Furthermore, KB Financial has reportedly tested won-stablecoin remittances to Vietnam that settled in under three minutes while cutting fees by approximately 87%. The trend extends beyond banking institutions; Shinhan Card has signed its own memorandum of understanding with the Solana Foundation to test stablecoin payments on Solana's testnet. This marks one of nine Korean card issuers currently running stablecoin pilots simultaneously.
The coordinated movement of major Korean banks and card companies off legacy rails across different blockchains signals an industry-wide transformation rather than an isolated experiment. This timing aligns with new South Korean digital asset rules expected to take effect in December, which include a licensing regime for cross-border virtual asset transfers. Toss Bank has stated it will advance its plans while responding to these domestic regulatory shifts, indicating a compliance-first approach. Woofun AI analysis suggests that the proof-of-concept serves as strategic positioning for licensed operations once the regulatory framework is finalized, ensuring the bank tests within the coming rules rather than ahead of them.

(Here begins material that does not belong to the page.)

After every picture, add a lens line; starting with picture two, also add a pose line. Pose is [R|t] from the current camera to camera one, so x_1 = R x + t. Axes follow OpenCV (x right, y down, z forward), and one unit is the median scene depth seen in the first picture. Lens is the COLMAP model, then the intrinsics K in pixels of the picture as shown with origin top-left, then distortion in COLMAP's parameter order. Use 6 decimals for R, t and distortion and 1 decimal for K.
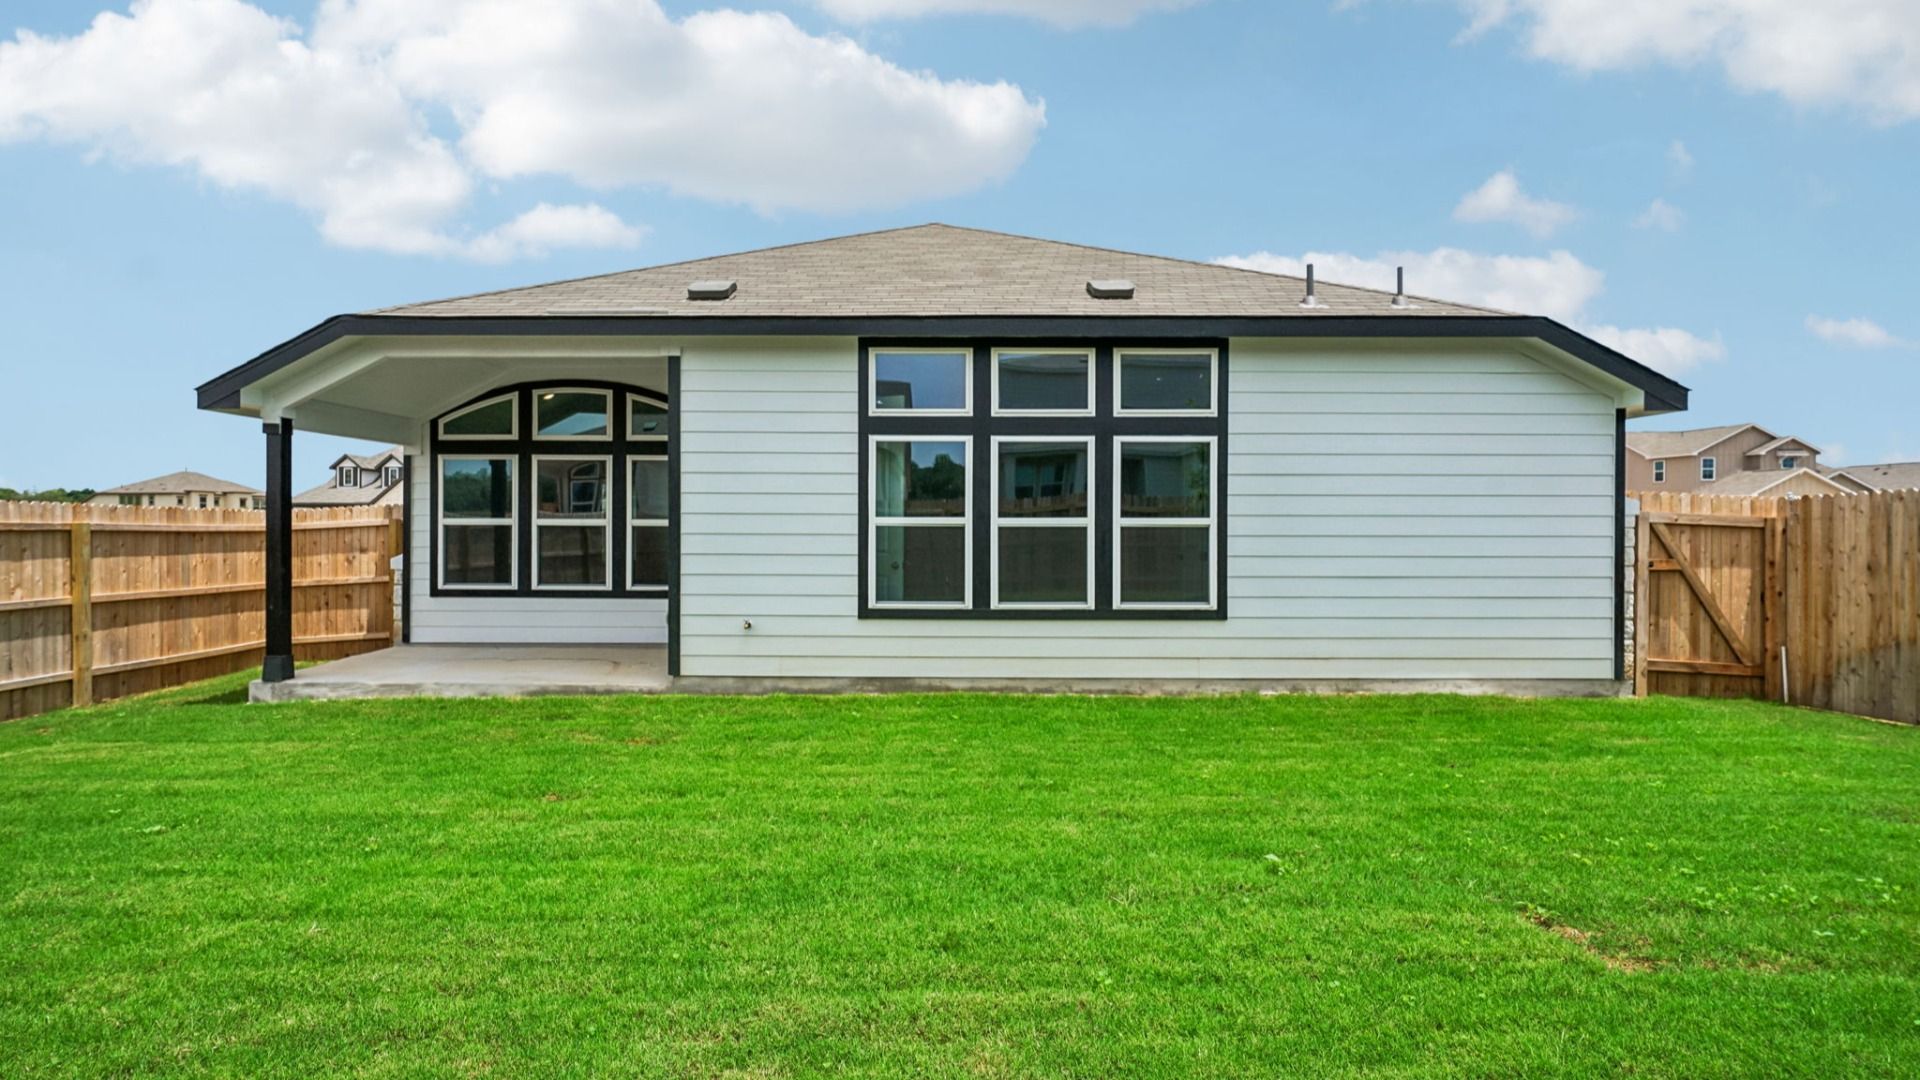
lens RADIAL K [[884.4, 0, 959.8], [0, 884.4, 517.5], [0, 0, 1]] dist [-0.005959, -0.000523]
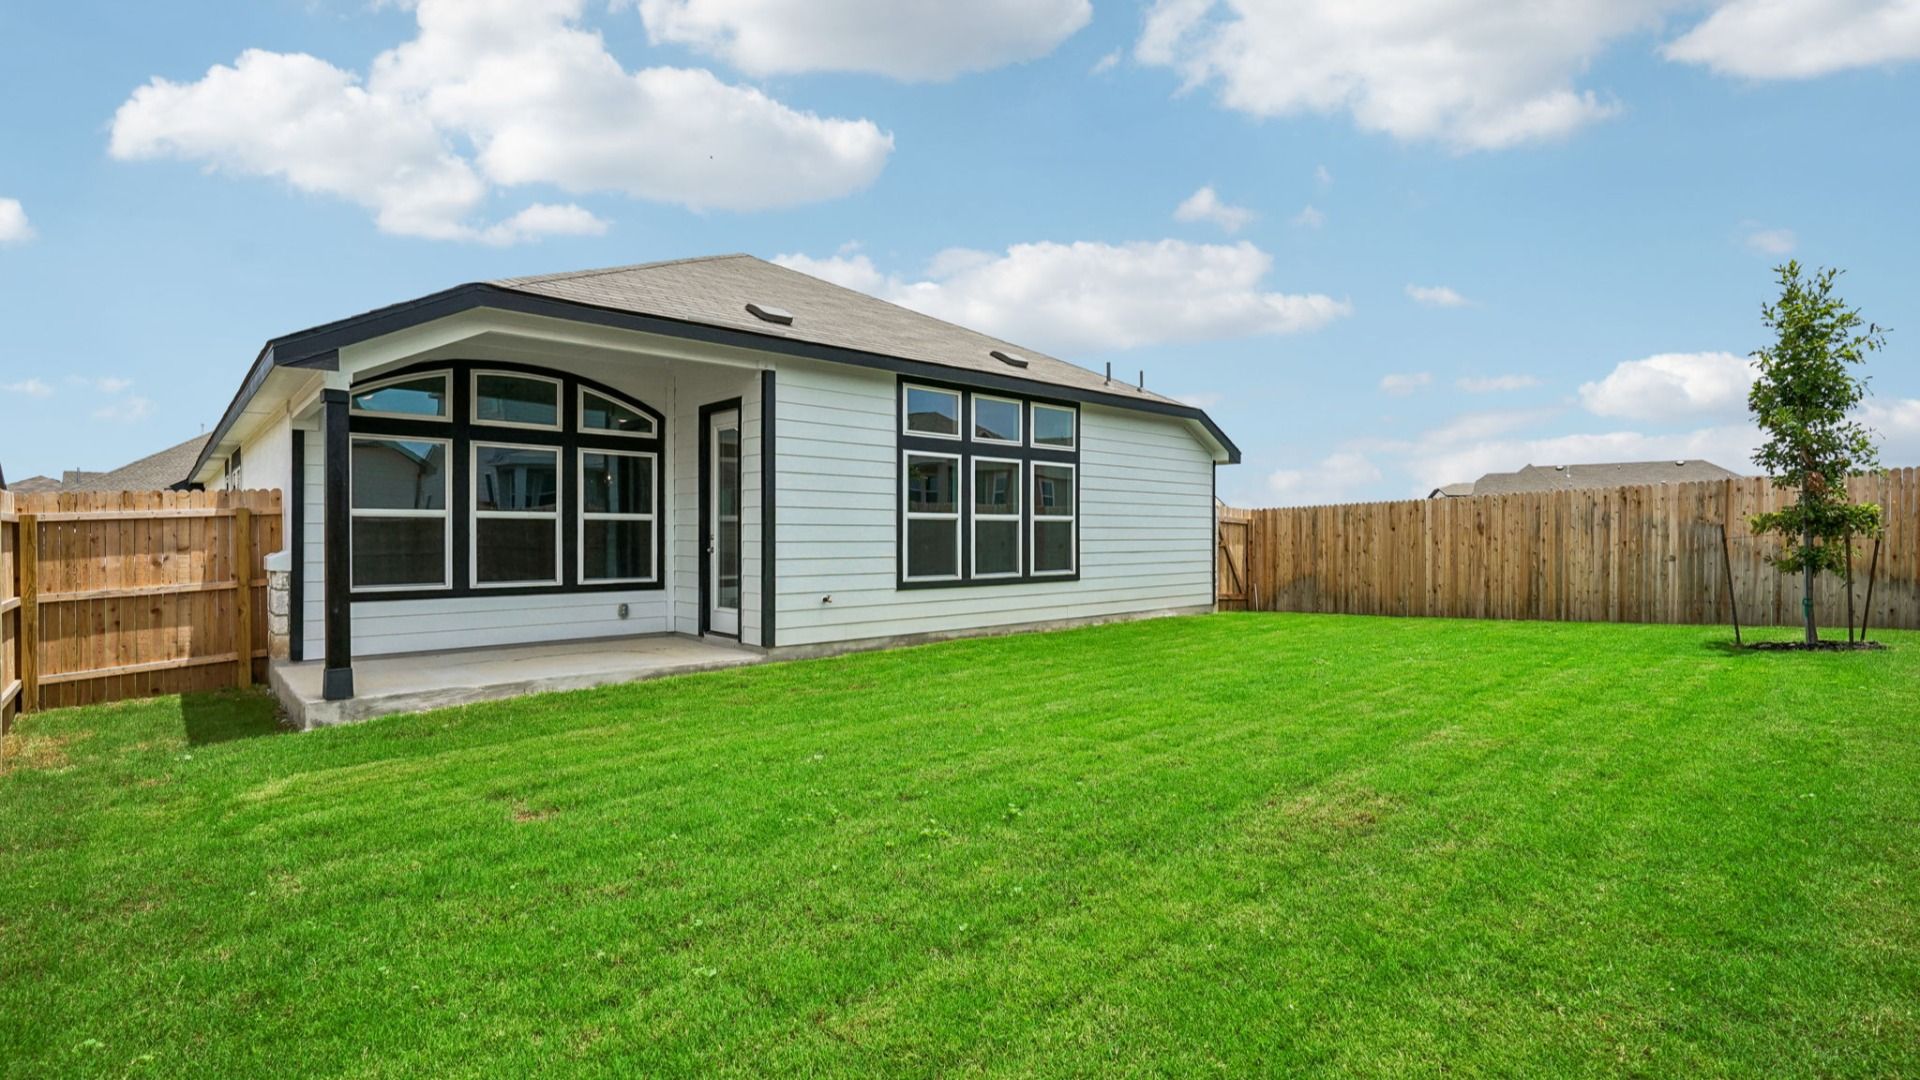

Significant caveats remain regarding the current status of the project. This is a feasibility test rather than a launched service, with no public launch date confirmed. The specific stablecoin, payment corridors, and exact timeline remain unconfirmed variables. Critical open questions involve whether the pilot clears Korea's regulatory bar, proves the projected cost and speed gains in practice, and integrates seamlessly with Toss Bank's existing services. For the millions of users sending money across borders, this does not represent an immediate change but a definitive signal of the banking sector's trajectory toward settlement systems that could eventually make international transfers as fast and cheap as domestic ones.
While the ultimate success of Toss Bank's pilot remains to be proven, the involvement of a mainstream bank with 15 million users demonstrates a willingness to test blockchain technology as real infrastructure. The convergence of technical capability, regulatory preparation, and competitive pressure creates a unique environment for innovation in cross-border payments. The industry is moving toward a future where the friction of international settlement is systematically removed, driven by the high-performance characteristics of networks like Solana and the strategic foresight of major financial institutions.